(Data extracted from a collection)
⟨
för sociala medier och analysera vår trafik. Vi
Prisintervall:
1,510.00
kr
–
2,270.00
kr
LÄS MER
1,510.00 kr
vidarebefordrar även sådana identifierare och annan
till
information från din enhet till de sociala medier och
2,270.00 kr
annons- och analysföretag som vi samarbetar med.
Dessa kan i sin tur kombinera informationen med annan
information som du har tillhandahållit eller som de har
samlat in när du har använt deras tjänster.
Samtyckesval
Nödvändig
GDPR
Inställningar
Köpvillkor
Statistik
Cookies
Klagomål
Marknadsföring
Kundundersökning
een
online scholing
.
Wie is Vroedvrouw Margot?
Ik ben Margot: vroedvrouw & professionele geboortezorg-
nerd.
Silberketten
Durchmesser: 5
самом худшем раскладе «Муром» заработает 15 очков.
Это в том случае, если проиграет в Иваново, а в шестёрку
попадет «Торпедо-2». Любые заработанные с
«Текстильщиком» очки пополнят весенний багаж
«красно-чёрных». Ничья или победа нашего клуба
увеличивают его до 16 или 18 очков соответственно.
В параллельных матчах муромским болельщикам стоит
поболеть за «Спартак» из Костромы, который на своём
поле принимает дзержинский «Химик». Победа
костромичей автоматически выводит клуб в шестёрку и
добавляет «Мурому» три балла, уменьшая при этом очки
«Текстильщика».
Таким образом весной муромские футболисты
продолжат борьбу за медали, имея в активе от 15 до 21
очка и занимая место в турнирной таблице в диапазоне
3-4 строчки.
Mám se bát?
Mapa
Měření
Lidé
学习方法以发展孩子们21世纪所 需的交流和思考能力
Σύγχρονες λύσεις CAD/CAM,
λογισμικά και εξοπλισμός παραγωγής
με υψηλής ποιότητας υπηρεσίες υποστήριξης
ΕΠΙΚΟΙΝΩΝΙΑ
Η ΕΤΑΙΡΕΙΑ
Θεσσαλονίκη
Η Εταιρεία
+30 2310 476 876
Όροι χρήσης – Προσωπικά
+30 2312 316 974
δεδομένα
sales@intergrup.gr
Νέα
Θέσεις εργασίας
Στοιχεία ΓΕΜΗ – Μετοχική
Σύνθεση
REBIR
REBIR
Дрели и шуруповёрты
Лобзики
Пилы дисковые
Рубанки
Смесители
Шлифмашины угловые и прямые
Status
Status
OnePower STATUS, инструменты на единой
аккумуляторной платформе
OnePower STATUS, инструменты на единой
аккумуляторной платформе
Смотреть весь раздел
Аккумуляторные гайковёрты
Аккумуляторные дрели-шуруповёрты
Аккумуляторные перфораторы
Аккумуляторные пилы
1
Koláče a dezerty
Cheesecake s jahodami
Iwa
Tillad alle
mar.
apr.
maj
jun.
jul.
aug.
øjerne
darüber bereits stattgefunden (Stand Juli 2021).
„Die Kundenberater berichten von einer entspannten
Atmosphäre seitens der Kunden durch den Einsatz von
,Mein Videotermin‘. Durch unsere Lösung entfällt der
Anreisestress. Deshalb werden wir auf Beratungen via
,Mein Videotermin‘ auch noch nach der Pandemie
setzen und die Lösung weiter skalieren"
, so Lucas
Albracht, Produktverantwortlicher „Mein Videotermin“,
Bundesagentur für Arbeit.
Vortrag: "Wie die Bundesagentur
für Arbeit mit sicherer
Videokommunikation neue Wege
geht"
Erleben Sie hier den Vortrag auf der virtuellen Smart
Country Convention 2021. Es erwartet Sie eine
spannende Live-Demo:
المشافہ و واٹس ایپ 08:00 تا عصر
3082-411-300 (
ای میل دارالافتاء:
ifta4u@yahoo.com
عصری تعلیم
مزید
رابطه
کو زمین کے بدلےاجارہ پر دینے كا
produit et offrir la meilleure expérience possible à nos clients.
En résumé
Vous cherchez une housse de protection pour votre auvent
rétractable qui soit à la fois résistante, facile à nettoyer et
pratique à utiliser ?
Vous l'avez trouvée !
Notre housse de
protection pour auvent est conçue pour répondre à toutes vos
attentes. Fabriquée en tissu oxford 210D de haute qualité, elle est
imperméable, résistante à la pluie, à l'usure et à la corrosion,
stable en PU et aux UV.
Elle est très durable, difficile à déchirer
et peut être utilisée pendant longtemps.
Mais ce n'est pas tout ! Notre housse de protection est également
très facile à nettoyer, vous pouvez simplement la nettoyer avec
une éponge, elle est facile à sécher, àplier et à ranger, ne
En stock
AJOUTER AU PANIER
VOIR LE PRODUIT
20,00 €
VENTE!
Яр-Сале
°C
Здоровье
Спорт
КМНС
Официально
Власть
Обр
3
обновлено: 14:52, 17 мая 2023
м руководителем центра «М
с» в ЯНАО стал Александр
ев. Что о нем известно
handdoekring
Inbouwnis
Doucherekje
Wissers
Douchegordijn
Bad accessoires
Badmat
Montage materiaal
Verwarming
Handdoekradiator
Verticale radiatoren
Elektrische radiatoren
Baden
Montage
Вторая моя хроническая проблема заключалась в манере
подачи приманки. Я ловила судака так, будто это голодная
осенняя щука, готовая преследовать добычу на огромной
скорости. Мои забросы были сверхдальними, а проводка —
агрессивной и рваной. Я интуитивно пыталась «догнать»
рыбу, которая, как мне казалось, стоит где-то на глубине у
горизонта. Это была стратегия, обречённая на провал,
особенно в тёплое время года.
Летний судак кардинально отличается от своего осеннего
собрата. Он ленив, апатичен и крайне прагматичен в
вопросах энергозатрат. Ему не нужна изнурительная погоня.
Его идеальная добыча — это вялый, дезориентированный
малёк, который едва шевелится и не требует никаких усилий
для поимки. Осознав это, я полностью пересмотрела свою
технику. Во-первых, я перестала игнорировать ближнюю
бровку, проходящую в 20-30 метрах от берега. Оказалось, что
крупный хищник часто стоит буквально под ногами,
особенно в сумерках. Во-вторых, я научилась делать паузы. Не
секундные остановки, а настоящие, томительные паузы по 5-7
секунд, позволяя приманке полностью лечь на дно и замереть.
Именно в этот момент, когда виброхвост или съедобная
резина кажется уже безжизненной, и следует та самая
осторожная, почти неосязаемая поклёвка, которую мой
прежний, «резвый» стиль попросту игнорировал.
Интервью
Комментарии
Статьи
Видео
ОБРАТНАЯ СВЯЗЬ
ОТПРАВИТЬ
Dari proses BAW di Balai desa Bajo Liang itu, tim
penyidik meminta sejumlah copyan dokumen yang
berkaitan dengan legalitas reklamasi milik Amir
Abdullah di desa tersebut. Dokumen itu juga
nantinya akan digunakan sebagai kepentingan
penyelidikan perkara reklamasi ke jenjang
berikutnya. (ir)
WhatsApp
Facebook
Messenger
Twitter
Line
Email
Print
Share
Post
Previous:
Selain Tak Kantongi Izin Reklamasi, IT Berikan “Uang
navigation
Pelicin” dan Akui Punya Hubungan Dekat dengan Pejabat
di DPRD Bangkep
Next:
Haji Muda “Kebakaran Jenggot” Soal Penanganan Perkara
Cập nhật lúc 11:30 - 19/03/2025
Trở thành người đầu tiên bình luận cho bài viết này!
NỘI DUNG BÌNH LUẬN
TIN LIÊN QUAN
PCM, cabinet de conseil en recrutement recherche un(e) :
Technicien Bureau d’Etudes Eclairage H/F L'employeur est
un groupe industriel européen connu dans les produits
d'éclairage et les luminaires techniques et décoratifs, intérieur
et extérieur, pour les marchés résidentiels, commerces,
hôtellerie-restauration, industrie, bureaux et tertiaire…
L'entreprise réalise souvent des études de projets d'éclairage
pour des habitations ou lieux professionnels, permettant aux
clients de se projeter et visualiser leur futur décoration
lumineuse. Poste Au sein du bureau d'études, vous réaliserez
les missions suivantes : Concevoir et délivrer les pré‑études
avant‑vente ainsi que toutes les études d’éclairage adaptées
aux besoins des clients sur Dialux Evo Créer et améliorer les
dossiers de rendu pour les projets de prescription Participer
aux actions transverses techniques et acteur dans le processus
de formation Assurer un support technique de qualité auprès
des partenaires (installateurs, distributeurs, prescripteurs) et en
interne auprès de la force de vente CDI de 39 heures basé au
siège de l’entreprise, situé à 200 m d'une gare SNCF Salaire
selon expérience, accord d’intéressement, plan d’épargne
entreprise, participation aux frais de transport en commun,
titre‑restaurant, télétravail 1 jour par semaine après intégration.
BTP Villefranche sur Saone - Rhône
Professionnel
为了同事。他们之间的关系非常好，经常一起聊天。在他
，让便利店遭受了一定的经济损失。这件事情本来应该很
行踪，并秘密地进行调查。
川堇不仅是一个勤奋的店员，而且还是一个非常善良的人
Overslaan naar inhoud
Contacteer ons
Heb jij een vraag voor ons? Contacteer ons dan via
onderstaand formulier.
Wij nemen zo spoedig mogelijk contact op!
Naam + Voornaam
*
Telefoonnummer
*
⟩
# Goal of the exercise
Repeat exactly the lines of the data from the first one through the line with "Ik ben Margot: vroedvrouw", both of them included.

# Answer to the problem
för sociala medier och analysera vår trafik. Vi
Prisintervall:
1,510.00
kr
–
2,270.00
kr
LÄS MER
1,510.00 kr
vidarebefordrar även sådana identifierare och annan
till
information från din enhet till de sociala medier och
2,270.00 kr
annons- och analysföretag som vi samarbetar med.
Dessa kan i sin tur kombinera informationen med annan
information som du har tillhandahållit eller som de har
samlat in när du har använt deras tjänster.
Samtyckesval
Nödvändig
GDPR
Inställningar
Köpvillkor
Statistik
Cookies
Klagomål
Marknadsföring
Kundundersökning
een
online scholing
.
Wie is Vroedvrouw Margot?
Ik ben Margot: vroedvrouw & professionele geboortezorg-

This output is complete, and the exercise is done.